▽

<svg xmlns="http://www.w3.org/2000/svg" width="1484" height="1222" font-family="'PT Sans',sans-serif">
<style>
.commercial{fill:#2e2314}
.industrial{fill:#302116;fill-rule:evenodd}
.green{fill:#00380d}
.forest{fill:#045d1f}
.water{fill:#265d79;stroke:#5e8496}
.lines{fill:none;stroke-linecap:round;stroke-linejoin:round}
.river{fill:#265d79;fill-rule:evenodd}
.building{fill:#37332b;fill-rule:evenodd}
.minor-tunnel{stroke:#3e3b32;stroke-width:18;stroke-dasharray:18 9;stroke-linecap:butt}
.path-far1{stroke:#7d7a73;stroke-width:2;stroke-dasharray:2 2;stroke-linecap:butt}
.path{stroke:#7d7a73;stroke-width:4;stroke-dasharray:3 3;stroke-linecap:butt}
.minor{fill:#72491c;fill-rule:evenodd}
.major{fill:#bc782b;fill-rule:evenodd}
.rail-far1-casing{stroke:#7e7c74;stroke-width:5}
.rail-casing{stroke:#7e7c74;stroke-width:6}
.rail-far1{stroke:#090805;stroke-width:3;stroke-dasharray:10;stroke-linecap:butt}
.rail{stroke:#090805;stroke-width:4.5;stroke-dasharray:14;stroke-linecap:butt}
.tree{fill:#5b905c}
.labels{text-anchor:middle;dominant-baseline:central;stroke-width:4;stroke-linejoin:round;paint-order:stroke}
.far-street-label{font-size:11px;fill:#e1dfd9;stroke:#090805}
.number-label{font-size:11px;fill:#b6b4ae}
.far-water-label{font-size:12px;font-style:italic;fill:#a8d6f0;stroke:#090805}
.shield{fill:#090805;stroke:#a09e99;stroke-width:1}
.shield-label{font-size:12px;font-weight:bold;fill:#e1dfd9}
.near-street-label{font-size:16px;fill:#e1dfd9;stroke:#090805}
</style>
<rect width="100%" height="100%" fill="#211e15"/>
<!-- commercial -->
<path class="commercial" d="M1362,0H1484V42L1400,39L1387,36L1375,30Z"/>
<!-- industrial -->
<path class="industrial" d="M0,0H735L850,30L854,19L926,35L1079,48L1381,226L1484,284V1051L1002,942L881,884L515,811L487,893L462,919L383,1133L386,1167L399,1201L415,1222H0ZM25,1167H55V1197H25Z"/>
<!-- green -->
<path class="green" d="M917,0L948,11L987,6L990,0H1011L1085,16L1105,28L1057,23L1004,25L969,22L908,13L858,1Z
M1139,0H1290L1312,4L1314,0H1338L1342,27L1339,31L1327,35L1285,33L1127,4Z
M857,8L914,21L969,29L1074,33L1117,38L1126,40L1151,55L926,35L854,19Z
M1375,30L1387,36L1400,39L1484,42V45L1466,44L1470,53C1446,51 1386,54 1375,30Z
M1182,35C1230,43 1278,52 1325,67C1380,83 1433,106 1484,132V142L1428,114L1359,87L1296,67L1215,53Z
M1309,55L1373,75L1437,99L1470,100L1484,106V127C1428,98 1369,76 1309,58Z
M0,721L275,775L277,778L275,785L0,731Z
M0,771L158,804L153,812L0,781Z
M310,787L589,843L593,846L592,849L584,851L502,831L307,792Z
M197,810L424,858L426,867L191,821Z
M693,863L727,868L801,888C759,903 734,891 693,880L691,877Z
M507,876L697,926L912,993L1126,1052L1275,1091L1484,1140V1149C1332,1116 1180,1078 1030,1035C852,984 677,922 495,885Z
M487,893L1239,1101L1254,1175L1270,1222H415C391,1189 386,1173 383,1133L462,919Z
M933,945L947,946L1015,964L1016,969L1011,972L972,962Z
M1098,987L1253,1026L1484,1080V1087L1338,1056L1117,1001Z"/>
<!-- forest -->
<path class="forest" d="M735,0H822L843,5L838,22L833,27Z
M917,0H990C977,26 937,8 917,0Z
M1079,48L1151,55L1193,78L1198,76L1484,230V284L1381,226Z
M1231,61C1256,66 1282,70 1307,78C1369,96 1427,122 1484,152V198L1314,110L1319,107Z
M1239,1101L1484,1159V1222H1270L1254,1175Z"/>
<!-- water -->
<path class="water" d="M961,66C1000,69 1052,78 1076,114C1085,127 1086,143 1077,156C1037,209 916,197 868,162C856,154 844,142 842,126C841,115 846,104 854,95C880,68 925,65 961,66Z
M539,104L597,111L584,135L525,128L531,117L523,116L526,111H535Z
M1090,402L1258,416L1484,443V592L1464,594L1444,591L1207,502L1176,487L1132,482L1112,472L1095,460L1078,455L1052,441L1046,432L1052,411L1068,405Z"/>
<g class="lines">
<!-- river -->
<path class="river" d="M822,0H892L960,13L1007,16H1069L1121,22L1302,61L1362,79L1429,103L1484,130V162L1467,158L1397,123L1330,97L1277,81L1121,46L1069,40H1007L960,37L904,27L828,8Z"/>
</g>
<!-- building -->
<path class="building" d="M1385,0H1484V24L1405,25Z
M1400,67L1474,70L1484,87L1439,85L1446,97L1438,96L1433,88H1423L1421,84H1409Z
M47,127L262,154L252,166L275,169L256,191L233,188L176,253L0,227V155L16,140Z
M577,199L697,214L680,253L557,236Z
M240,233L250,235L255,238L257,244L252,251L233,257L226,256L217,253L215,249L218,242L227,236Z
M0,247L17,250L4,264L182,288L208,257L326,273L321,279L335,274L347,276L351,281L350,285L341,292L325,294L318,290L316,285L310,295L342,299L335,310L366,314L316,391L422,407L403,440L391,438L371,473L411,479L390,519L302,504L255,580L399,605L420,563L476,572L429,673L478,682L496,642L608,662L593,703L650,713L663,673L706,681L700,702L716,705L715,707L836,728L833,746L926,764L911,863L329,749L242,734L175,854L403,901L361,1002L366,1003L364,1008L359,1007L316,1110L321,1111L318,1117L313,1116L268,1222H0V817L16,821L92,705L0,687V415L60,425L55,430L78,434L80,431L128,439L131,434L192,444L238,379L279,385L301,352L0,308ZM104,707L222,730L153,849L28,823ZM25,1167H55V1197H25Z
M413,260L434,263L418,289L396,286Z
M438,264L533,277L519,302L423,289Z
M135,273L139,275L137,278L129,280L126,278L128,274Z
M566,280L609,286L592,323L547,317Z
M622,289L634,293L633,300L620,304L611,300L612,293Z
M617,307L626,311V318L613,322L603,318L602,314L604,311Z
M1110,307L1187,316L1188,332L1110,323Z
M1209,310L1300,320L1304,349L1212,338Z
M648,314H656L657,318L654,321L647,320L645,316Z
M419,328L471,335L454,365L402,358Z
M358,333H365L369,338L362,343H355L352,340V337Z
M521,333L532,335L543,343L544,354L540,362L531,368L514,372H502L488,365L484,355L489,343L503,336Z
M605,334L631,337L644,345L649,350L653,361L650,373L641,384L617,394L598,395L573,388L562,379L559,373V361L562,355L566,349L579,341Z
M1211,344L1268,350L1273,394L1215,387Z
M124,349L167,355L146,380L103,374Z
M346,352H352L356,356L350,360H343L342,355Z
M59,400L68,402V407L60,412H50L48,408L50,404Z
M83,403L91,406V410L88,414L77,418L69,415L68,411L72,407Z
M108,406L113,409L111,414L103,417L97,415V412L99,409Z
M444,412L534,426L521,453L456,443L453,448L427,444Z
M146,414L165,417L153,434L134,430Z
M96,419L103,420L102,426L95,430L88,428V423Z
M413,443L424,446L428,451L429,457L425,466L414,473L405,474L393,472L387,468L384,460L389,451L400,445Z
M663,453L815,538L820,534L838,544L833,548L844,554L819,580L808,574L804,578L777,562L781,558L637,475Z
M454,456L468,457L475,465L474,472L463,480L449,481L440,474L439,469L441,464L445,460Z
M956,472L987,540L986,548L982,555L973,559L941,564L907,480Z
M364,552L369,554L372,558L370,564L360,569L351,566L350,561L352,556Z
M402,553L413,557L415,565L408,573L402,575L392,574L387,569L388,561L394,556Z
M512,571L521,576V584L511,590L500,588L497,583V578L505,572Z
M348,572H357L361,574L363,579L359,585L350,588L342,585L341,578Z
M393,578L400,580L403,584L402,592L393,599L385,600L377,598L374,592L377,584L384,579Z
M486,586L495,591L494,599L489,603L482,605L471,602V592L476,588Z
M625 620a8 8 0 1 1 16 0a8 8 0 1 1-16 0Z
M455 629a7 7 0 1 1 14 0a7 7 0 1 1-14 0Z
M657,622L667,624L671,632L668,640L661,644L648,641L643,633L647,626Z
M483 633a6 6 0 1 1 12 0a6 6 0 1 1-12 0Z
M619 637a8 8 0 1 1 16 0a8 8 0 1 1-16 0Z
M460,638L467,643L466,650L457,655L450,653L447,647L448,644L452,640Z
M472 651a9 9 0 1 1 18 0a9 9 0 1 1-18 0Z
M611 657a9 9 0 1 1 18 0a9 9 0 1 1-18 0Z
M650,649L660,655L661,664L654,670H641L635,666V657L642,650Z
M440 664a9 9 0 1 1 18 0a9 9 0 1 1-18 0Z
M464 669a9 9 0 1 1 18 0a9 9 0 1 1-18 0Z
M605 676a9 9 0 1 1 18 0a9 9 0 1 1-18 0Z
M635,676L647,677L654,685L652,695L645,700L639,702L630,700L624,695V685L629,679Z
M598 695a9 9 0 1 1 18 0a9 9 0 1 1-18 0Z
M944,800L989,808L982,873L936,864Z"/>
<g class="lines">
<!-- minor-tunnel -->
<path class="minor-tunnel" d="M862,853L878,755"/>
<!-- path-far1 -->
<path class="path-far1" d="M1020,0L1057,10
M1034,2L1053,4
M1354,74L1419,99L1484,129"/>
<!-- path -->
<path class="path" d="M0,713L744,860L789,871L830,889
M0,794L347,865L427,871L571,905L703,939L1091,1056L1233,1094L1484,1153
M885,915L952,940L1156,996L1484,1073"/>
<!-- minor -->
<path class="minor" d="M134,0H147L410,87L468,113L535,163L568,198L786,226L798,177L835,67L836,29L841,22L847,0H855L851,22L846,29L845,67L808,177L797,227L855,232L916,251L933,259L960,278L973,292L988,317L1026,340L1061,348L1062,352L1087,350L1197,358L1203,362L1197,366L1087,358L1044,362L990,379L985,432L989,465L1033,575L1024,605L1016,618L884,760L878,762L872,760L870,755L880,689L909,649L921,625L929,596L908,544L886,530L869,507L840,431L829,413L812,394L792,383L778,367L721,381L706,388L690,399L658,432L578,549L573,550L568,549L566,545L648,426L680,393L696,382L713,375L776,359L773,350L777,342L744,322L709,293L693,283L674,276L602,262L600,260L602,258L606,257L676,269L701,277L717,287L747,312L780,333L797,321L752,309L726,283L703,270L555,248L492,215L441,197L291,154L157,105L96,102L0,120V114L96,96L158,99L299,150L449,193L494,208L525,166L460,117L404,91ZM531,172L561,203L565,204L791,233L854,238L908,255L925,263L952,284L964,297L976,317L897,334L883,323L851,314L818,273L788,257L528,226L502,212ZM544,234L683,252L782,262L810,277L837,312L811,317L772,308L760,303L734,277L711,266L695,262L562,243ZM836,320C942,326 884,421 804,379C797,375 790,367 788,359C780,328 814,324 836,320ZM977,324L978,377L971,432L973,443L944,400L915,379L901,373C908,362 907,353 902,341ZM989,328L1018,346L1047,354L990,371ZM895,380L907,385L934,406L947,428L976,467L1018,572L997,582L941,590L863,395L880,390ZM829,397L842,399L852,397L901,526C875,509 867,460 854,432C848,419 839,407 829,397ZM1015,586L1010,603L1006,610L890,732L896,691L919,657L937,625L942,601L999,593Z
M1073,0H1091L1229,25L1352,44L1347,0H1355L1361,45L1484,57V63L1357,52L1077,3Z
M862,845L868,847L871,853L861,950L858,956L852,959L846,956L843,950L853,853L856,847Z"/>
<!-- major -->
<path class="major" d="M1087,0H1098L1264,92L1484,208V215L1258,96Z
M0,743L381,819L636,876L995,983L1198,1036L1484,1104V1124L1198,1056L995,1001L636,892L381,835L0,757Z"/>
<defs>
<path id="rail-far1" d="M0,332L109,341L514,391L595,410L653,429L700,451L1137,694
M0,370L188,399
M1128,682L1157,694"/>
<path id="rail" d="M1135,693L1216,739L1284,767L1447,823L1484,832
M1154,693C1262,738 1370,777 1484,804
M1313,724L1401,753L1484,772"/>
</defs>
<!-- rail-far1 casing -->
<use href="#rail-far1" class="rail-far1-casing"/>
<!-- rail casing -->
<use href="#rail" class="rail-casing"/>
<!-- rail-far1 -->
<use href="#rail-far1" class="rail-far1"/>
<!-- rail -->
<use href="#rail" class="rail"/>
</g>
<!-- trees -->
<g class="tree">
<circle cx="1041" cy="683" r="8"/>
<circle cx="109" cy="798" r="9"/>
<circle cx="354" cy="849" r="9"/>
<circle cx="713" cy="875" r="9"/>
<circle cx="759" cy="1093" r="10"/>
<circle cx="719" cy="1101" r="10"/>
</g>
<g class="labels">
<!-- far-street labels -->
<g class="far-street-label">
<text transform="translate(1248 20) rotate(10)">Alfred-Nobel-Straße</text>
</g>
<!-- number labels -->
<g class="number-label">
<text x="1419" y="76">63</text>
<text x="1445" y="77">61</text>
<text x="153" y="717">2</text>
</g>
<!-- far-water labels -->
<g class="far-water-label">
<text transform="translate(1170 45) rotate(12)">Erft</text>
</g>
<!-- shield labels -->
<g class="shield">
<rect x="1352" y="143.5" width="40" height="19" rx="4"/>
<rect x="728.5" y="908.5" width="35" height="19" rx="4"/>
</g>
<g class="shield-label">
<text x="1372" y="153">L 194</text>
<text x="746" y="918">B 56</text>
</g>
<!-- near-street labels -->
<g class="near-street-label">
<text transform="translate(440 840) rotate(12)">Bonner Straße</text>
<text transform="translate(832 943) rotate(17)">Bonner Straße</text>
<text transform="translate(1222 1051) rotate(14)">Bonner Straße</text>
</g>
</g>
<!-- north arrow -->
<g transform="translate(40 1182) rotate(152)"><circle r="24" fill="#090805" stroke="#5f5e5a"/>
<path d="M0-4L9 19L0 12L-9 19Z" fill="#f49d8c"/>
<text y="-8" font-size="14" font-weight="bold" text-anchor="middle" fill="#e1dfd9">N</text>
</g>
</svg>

△
▽

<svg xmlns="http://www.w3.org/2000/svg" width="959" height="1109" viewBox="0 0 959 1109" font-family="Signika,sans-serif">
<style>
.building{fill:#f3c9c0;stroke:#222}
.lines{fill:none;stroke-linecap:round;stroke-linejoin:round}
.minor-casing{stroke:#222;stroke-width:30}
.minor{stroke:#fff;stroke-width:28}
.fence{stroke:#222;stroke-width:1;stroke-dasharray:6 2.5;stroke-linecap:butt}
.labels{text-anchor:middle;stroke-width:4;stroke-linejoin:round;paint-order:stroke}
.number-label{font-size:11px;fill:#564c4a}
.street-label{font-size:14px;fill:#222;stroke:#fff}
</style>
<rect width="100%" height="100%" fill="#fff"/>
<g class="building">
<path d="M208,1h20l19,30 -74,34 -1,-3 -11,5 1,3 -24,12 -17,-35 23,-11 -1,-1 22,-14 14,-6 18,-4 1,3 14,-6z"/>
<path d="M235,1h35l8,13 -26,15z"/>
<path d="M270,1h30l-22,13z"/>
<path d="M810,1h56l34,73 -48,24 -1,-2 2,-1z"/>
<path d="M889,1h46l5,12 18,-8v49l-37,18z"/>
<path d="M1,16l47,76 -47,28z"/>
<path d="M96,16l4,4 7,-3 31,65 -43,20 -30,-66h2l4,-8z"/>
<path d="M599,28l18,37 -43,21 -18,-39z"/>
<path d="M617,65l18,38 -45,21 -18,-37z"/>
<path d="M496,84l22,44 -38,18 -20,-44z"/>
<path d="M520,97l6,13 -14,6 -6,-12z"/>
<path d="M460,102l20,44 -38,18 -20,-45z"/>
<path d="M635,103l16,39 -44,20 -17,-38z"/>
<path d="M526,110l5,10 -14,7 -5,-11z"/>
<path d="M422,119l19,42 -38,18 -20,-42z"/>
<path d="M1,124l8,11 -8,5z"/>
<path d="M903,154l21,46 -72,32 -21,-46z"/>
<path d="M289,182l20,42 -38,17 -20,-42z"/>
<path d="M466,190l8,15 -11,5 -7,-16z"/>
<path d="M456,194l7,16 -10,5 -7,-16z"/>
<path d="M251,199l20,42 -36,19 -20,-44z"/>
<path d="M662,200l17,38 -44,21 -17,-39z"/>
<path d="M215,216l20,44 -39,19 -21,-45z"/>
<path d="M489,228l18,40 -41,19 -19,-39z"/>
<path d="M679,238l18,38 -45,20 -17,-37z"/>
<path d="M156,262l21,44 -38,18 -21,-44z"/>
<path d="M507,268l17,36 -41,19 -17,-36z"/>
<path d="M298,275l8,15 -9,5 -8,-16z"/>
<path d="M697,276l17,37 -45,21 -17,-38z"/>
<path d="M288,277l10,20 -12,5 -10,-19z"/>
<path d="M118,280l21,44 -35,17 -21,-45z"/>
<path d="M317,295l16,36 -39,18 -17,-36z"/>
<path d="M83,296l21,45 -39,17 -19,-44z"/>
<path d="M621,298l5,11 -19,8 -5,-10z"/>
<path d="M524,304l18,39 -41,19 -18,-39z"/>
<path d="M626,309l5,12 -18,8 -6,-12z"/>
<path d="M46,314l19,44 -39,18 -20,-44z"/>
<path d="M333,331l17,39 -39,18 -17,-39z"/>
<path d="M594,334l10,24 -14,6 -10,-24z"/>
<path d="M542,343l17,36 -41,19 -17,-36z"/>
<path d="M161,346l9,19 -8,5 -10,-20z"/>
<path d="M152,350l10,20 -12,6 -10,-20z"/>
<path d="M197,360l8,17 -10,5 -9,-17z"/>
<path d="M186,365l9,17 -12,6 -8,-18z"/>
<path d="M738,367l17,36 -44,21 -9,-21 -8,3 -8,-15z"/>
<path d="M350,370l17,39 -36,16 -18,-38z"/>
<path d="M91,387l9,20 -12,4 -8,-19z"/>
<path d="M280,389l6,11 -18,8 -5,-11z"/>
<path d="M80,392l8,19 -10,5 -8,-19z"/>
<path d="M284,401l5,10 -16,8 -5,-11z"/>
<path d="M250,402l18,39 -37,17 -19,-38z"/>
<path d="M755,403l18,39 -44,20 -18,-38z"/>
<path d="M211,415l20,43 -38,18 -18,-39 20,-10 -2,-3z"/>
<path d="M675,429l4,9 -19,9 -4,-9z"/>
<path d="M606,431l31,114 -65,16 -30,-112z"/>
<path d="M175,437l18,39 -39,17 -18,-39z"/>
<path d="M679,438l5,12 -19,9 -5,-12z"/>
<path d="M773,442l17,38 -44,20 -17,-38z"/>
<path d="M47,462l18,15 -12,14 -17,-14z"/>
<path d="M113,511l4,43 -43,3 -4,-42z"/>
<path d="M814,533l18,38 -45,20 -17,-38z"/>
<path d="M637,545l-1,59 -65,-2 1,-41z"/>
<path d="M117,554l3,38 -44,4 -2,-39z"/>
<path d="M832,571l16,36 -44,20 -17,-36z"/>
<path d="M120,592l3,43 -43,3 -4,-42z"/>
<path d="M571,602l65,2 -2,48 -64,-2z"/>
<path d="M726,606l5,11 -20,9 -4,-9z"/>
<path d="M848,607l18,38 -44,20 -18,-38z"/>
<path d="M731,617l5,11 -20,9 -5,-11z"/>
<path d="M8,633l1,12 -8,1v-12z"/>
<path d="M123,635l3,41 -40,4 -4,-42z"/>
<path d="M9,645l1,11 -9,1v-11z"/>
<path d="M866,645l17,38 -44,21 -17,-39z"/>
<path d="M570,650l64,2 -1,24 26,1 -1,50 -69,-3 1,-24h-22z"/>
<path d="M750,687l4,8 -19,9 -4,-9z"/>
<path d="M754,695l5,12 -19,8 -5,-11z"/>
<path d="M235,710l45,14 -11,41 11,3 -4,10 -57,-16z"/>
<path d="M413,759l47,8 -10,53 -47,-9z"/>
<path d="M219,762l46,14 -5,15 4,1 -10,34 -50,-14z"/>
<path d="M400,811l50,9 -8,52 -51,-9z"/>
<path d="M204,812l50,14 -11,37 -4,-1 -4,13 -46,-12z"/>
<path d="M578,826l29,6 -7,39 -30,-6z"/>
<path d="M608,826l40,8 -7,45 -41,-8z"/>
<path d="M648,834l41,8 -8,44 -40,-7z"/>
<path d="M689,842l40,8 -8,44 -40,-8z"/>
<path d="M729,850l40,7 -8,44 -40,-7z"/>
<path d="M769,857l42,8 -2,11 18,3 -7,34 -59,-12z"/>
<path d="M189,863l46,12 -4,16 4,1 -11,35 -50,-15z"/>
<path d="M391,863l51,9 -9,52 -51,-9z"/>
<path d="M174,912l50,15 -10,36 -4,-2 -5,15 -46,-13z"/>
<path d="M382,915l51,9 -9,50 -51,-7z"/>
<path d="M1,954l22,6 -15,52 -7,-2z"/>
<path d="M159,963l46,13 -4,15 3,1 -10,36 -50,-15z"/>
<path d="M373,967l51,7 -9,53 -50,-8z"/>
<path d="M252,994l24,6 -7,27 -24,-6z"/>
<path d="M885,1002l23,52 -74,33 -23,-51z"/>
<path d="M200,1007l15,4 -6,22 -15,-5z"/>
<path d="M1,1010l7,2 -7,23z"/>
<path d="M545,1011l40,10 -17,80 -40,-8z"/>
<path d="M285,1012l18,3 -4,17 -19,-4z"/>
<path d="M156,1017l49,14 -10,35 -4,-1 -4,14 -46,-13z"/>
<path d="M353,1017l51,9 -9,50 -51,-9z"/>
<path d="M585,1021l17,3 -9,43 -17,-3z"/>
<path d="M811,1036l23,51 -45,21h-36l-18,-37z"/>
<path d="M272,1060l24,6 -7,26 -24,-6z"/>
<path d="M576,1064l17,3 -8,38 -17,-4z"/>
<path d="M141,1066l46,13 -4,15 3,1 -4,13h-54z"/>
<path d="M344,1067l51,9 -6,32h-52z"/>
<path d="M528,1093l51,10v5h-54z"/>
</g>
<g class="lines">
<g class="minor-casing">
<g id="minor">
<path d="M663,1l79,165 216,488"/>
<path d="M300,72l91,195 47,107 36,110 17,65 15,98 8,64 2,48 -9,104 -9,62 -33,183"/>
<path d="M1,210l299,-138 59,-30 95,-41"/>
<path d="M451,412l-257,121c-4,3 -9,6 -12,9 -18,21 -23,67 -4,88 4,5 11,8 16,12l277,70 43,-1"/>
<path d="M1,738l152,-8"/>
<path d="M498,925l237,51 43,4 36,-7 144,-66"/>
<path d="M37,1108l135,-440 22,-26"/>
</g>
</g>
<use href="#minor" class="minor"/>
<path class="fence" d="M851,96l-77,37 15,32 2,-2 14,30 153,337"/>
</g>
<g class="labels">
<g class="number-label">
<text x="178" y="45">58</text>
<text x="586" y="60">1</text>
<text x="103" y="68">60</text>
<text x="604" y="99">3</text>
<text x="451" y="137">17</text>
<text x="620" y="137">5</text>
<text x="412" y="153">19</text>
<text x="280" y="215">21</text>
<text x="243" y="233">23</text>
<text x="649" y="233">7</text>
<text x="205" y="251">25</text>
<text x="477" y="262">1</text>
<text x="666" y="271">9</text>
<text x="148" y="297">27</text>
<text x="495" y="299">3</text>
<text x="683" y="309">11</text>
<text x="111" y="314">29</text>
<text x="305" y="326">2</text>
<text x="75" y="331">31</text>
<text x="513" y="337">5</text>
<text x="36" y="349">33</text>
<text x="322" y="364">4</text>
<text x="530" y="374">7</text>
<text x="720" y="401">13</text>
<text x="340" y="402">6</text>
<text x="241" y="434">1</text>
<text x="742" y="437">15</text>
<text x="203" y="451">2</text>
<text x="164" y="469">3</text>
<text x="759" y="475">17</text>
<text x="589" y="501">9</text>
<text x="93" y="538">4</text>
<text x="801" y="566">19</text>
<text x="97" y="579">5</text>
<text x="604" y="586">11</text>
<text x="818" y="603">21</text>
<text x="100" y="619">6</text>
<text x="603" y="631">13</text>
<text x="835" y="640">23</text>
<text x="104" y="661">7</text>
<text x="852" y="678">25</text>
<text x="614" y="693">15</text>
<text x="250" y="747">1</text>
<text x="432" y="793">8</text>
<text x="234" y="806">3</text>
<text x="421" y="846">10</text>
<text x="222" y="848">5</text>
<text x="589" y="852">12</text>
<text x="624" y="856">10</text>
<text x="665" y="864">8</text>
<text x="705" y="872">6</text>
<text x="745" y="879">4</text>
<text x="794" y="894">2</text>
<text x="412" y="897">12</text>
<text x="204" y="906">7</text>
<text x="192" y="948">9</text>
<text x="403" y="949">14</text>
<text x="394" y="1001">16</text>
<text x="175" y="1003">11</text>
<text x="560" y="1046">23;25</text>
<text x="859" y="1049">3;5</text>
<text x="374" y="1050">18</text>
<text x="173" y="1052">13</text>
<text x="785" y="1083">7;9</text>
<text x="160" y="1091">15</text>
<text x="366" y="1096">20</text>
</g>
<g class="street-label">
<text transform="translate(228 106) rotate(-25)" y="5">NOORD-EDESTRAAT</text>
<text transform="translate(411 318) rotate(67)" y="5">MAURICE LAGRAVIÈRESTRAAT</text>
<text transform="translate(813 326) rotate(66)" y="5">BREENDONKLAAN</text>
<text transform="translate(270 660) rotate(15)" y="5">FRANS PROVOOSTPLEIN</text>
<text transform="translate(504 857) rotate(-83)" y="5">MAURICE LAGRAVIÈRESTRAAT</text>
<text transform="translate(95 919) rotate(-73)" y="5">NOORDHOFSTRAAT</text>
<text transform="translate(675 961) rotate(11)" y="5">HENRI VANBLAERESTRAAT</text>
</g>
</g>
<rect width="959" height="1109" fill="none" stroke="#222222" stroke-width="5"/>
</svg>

△

- **What is expected**: Run a filter over the data above and keep each line that contains the word "order".

- **Response to the exercise**:
.labels{text-anchor:middle;dominant-baseline:central;stroke-width:4;stroke-linejoin:round;paint-order:stroke}
.labels{text-anchor:middle;stroke-width:4;stroke-linejoin:round;paint-order:stroke}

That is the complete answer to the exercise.